“Rock and roll is not pretty, but somebody’s gotta do it.” – Bobby Campo.
I only met him once, but that statement has been stuck in my head for more than 30 years. Bobby Campo was then (and for most of the past four decades) percussionist, horn player and violinist for LeRoux (or Louisiana’s LeRoux to use the name they went under for their first two albums. Like most rock musicians he is a hard working guy, but you’ve probably never heard his name before. He’s not a superstar; LeRoux haven’t had a hit since I saw them last all those years ago. I suspect that they all have other jobs these days and play the nostalgia circuit occasionally. The truth is though that even with the band’s success in the early eighties, sometimes another job was necessary.
Bobby’s statement to me about the prettiness of rock and roll was made when he heard I was from Ottawa. He mentioned that he had been here and he thought it was a lovely city. I knew that Leroux had never performed here, so I asked him if it had been a vacation visit. Turns out that he had been there with another band: The Beach Boys.
Before you run through all the members of the beach Boys in your head trying to remember Bobby Campo, there is no point. I didn’t say he was a member of the Beach Boys. They did have other musicians that travelled with as backup (country singer Glen Campbell, for example, played bass for the Beach Boys for a while in the early sixties). Bobby wasn’t a backup band member though. He was the driver of the tour bus.
I was a little surprised to hear that.
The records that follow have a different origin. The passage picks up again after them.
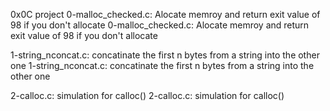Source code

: 0x0C project
0-malloc_checked.c: Alocate memroy and return exit value of 98 if you don't allocate
0-malloc_checked.c: Alocate memroy and return exit value of 98 if you don't allocate

1-string_nconcat.c: concatinate the first n bytes from a string into the other one
1-string_nconcat.c: concatinate the first n bytes from a string into the other one

2-calloc.c: simulation for calloc()
2-calloc.c: simulation for calloc()

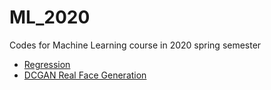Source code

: # ML_2020
Codes for Machine Learning course in 2020 spring semester

* [Regression](./project_1/)
* [DCGAN Real Face Generation](./project_3/)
More than 30 years later such a story wouldn’t surprise me at all – I`ve spent a lot of time with musicians and have a better understanding of the lifestyle. Being a musician is not, for the most part, a glamourous life. There’s a lot of competition, and making a living from your music isn’t easy. It might even be more difficult now than it was back then when you needed record label support to be heard. I have heard stories of Nashville-based musicians bagging groceries at the local supermarket between tours. For a musician, driving the Beach Boys tour bus was probably more fun than that.
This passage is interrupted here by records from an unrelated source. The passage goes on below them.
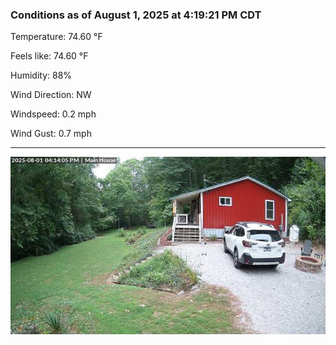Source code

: ### Conditions as of August 1, 2025 at 4:19:21 PM CDT 

Temperature: 74.60 &deg;F

Feels like: 74.60 &deg;F

Humidity: 88%

Wind Direction: NW

Windspeed: 0.2 mph

Wind Gust: 0.7 mph

---

<img src="./images/latest.jpeg"/>


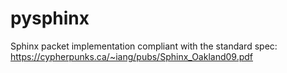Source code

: # pysphinx
Sphinx packet implementation compliant with the standard spec: https://cypherpunks.ca/~iang/pubs/Sphinx_Oakland09.pdf
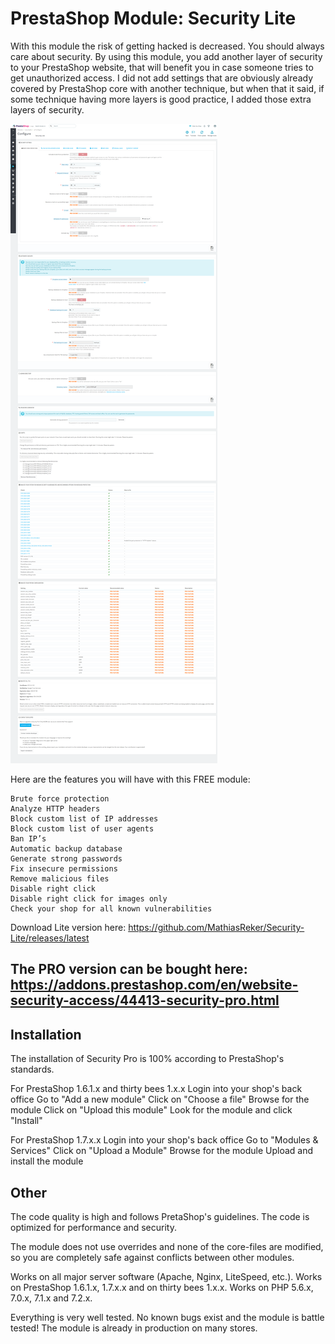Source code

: # PrestaShop Module: Security Lite

With this module the risk of getting hacked is decreased. You should always care about security. By using this module, you add another layer of security to your PrestaShop website, that will benefit you in case someone tries to get unauthorized access.
I did not add settings that are obviously already covered by PrestaShop core with another technique, but when that it said, if some technique having more layers is good practice, I added those extra layers of security.

![Security Lite](https://github.com/MathiasReker/Security-Lite/blob/master/screenshot.png)

Here are the features you will have with this FREE module:

    Brute force protection
    Analyze HTTP headers
    Block custom list of IP addresses
    Block custom list of user agents
    Ban IP’s
    Automatic backup database
    Generate strong passwords
    Fix insecure permissions
    Remove malicious files
    Disable right click
    Disable right click for images only
    Check your shop for all known vulnerabilities

Download Lite version here: https://github.com/MathiasReker/Security-Lite/releases/latest

## The PRO version can be bought here: https://addons.prestashop.com/en/website-security-access/44413-security-pro.html

## Installation
The installation of Security Pro is 100% according to PrestaShop's standards.

For PrestaShop 1.6.1.x and thirty bees 1.x.x
Login into your shop's back office
Go to "Add a new module"
Click on "Choose a file"
Browse for the module
Click on "Upload this module"
Look for the module and click "Install"

For PrestaShop 1.7.x.x
Login into your shop's back office
Go to "Modules & Services"
Click on "Upload a Module"
Browse for the module
Upload and install the module

## Other
The code quality is high and follows PretaShop's guidelines.
The code is optimized for performance and security.

The module does not use overrides and none of the core-files are modified, so you are completely safe against conflicts between other modules.

Works on all major server software (Apache, Nginx, LiteSpeed, etc.).
Works on PrestaShop 1.6.1.x, 1.7.x.x and on thirty bees 1.x.x.
Works on PHP 5.6.x, 7.0.x, 7.1.x and 7.2.x.

Everything is very well tested. No known bugs exist and the module is battle tested! The module is already in production on many stores.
In the almost 40 years I have been involved in the music business in one way or another I have met a lot of musicians, from the superstars like U2 (who admittedly weren’t superstars when I first met them) to stars like Gordon Lightfoot to a whole lot of people you have never heard of. Some of them play 300 shows a year, just to try to make ends meet, just to live their dream.
So thank you to Bobby Campo and the thousands of other lesser-known musicians who show up every night to entertain, who keep the music alive. Rock and roll is not pretty, but somebody has to do it.